Let’s back up — city’s parking ordinance needs more clarity
When I first moved to Fort Worth I lived in Bluebonnet Hills, one of the charming neighborhoods around Texas Christian University. There were lots of things I enjoyed about living so close to TCU, and lots of things I didn’t like but accepted as “just life” because of my home’s proximity to the university.
The parking problems were not one of them. I didn’t accept them, not because they were annoying or inconvenient, but because they were dangerous.
On normal days, the street was packed with cars parked on either side. On game days, the streets were impassable.
There was barely enough room for a single vehicle to drive down the center of the road. There certainly was not enough room for two vehicles to pass each other. And while I never saw an emergency vehicle attempt to traverse the street, I doubt one would have been able to drive its length without sideswiping a few SUVs.
Crossing the street on foot was even more dangerous since people — children especially — were difficult to spot behind cars as they entered the roadway.
Our neighborhood didn’t feel like a neighborhood — it felt like a really perilous parking garage.
The areas around TCU aren’t the only ones that experience overflow traffic on a regular basis. Arlington Heights falls victim to it every January during the Fort Worth Stock Show and Rodeo.

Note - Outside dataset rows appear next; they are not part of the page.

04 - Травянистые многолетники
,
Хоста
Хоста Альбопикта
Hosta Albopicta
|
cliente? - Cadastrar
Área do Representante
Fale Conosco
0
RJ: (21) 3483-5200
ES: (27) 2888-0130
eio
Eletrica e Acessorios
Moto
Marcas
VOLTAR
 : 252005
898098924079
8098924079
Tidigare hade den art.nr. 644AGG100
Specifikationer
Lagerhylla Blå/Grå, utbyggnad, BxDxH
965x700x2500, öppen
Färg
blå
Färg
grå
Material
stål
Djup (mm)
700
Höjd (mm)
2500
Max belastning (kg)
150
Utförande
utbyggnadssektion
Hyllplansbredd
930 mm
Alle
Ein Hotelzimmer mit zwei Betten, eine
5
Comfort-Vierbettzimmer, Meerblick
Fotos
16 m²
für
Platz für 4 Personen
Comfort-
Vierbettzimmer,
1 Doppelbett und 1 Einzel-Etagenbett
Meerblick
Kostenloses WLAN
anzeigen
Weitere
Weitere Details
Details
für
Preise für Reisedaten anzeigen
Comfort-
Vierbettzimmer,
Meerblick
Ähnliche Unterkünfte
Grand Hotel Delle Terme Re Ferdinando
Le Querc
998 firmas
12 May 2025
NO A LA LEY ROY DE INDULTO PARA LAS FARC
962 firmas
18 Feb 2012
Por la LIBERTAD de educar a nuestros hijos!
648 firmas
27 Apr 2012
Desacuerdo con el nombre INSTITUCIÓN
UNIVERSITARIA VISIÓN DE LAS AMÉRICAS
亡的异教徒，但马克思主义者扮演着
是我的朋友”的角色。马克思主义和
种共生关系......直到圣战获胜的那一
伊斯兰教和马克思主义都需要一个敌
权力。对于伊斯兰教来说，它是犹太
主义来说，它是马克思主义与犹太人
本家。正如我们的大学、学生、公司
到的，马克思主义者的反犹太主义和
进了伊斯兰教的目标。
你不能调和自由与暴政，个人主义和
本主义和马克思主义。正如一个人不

So in December, the Fort Worth City Council decided to do something about it. Sort of.
The council designated Arlington Heights and four other areas in the city where spillover traffic has become a problem as “resident-parking-only zones.”
That means only permitted residents and their guests will be allowed to park on residential streets. Violators will be ticketed or towed.
Sounds great. Especially since parts of Bluebonnet Hills and Arlington Heights set the precedent for success by running their own permit parking program for years.
Martha Jones, who chairs the parking program for Bluebonnet Hills, told me the totally volunteer effort has made the blocks of Bluebonnet Hills covered by the program much safer.
She concedes that “no program in the long-term is totally sustainable if it’s maintained by volunteers.”
But even Jones, who worked with city staff to help develop its new plan, has some questions about the ordinance.
The biggest problem is that the ordinance lacks details about ... well, pretty much everything, from how the program will be enforced to how it will be financed and how the city will maintain tag control.
Residents are allowed up to three permits plus an unlimited number of guest tags.
But the ordinance doesn’t have any guidelines about guest tag use, so fears that residents might print tags for all their friends and acquaintances on game day or during Stock Show time aren’t unfounded.
Jones says Bluebonnet Hills doesn’t allow guest tags on game days, so it would be important to know if neighborhoods can continue to specify certain days when guest tags may not be used.
Since neighborhoods are different and have divergent needs and concerns, its unclear whether the programs will be enforced uniformly.
Then there’s the issue of citations, as in: Who is going to issue them? Most neighborhood patrol officers have higher priorities than ticketing parking violators, but third-party vendors don’t come cheap.
Which of course raises the question of what this will cost, and who will pay for it?
Sam Werschky, formerly with the city’s Transportation and Public Works Department, told the council in December that the estimated startup costs would be about $135,000, and $115,250 annually thereafter, not including the costs of additional traffic studies were the program to expand.
The city had proposed a $25 fee per car for neighborhood residents, but concerns that fees were too high meant the ordinance passed without a fee structure in place.
The council seemed to agree that a reasonable fee was necessary, despite the protests of some residents that they will be paying to park on their own streets. That’s not exactly true — they’ll be paying to keep nonresidents from parking on their streets. Either way, there’s room for debate about what it should cost, but that’s a topic for another column.
If the ordinance is clear about anything, it’s that the program is flexible and neighborhood driven, so streets on which the majority of residents aren’t interested won’t have to participate. Good.
But the city will have to work out of lot of kinks before other neighborhoods — assuming they want to — join the program.